- PASSAGE:
[START]
# Lexicon-based Approaches

COST Action Training School in Computational Opinion Analysis – COpA

Johannes B. Gruber \| VU Amsterdam

# Examples

In [None]:
# just some code to install packages quickly on Colab
if (Sys.getenv("COLAB_RELEASE_TAG") != "") {
  download.file("https://github.com/eddelbuettel/r2u/raw/master/inst/scripts/add_cranapt_focal.sh",
                "add_cranapt_focal.sh")
  Sys.chmod("add_cranapt_focal.sh", "0755")
  system("./add_cranapt_focal.sh")
}
# install missing packages
required <- c("ngramr", "tidyverse", "tidytext", "yardstick", "curl", "cli", "tidylo")
missing <- setdiff(required, installed.packages()[,"Package"])
install.packages(missing, Ncpus = 4)

# attach required packages
library(ngramr)
library(tidyverse)
library(tidytext)
library(yardstick)
library(tidylo)

## 1. Non-Consupmtive Research with Google Books

Taken from Duneier (2017): Ghetto: The Invention of a Place, the History
of an Idea

**RQ**: How did the meaning of ghetto change over time? **Method**:
Non-Consumptive Research with the Google Books Ngram Viewer

In [None]:
ng  <- ngram(
  phrases = c("ghetto", 
              "(Warsaw ghetto) + (Jewish ghetto)", 
              "(black ghetto) + (negro ghetto)"), 
  year_start = 1920,
  year_end = 1975,
  smoothing = 0,
  count = TRUE
) |> 
  group_by(Year) |> 
  mutate(pct = Count / Count[Phrase == "ghetto"]) |> 
  filter(Phrase != "ghetto")

ggplot(ng, aes(x = Year, y = pct, colour = Phrase)) +
  geom_line() +
  theme(legend.position = "bottom")

### Exercise 1: Create your own plot

In [None]:
total <- "band"
ng  <- ngram(
  phrases = c(total, 
              "(paper band) + (rubber band)", 
              "(music band) + (pop band) + (rock band) + (boy band)",
              "frequency band"), 
  year_start = 1800,
  year_end = 2019,
  smoothing = 0,
  count = TRUE
) |> 
  mutate(Phrase = fct_recode(Phrase, "total" = total)) |> 
  group_by(Year) |>  
  mutate(pct = Count / Count[Phrase == "total"]) |> 
  filter(Phrase != "total")
[END]
- WRITTEN EXERCISE 1: From the rows, copy the lines between the one holding "cyan circle: moved 3 px left" and the one holding "yellow circle: moved 1 px right, 1 px down", inclusive, without changing them. Omit the picture lines.

- DATA PROVIDED:
[START]
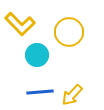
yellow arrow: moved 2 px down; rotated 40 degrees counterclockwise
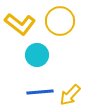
yellow L-shape: rotated 8 degrees counterclockwise
yellow circle: moved 9 px left, 11 px up
yellow arrow: moved 2 px left
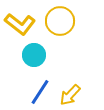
cyan circle: moved 3 px left
blue line: rotated 52 degrees counterclockwise
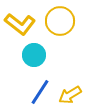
yellow arrow: rotated 15 degrees clockwise
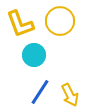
yellow L-shape: rotated 32 degrees clockwise
yellow arrow: rotated 85 degrees counterclockwise
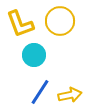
yellow arrow: rotated 75 degrees counterclockwise
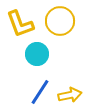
cyan circle: moved 3 px right, 1 px up
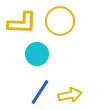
yellow L-shape: moved 2 px right, 1 px up; rotated 68 degrees counterclockwise
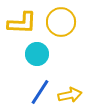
yellow circle: moved 1 px right, 1 px down
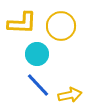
yellow circle: moved 4 px down
blue line: moved 2 px left, 7 px up; rotated 76 degrees counterclockwise
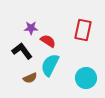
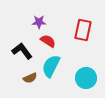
purple star: moved 8 px right, 6 px up
cyan semicircle: moved 1 px right, 1 px down
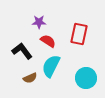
red rectangle: moved 4 px left, 4 px down
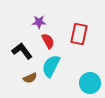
red semicircle: rotated 28 degrees clockwise
cyan circle: moved 4 px right, 5 px down
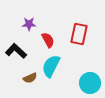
purple star: moved 10 px left, 2 px down
red semicircle: moved 1 px up
black L-shape: moved 6 px left; rotated 10 degrees counterclockwise
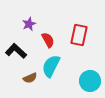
purple star: rotated 24 degrees counterclockwise
red rectangle: moved 1 px down
cyan circle: moved 2 px up
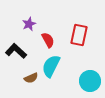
brown semicircle: moved 1 px right
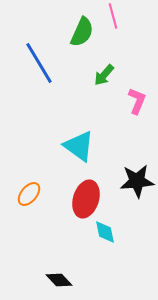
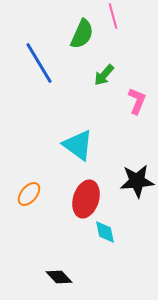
green semicircle: moved 2 px down
cyan triangle: moved 1 px left, 1 px up
black diamond: moved 3 px up
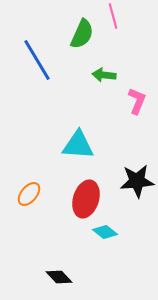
blue line: moved 2 px left, 3 px up
green arrow: rotated 55 degrees clockwise
cyan triangle: rotated 32 degrees counterclockwise
cyan diamond: rotated 40 degrees counterclockwise
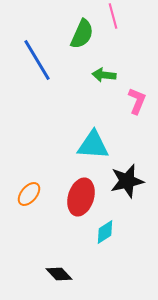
cyan triangle: moved 15 px right
black star: moved 10 px left; rotated 8 degrees counterclockwise
red ellipse: moved 5 px left, 2 px up
cyan diamond: rotated 70 degrees counterclockwise
black diamond: moved 3 px up
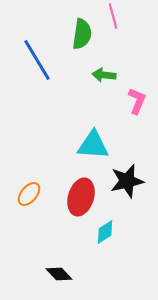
green semicircle: rotated 16 degrees counterclockwise
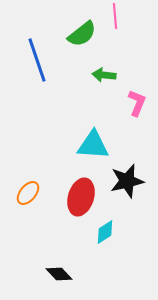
pink line: moved 2 px right; rotated 10 degrees clockwise
green semicircle: rotated 44 degrees clockwise
blue line: rotated 12 degrees clockwise
pink L-shape: moved 2 px down
orange ellipse: moved 1 px left, 1 px up
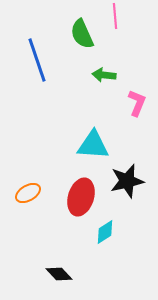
[END]
- WRITTEN EXERCISE 2:
Answer these questions from the lexicon-based approaches page:
(a) Which institution is Johannes B. Gruber listed with?
(b) What start year does the ghetto ngram query use?
(c) What end year does the Exercise 1 query use?

- RESULT 1:
cyan circle: moved 3 px left
blue line: rotated 52 degrees counterclockwise
yellow arrow: rotated 15 degrees clockwise
yellow L-shape: rotated 32 degrees clockwise
yellow arrow: rotated 85 degrees counterclockwise
yellow arrow: rotated 75 degrees counterclockwise
cyan circle: moved 3 px right, 1 px up
yellow L-shape: moved 2 px right, 1 px up; rotated 68 degrees counterclockwise
yellow circle: moved 1 px right, 1 px down

- RESULT 2:
(a) VU Amsterdam
(b) 1920
(c) 2019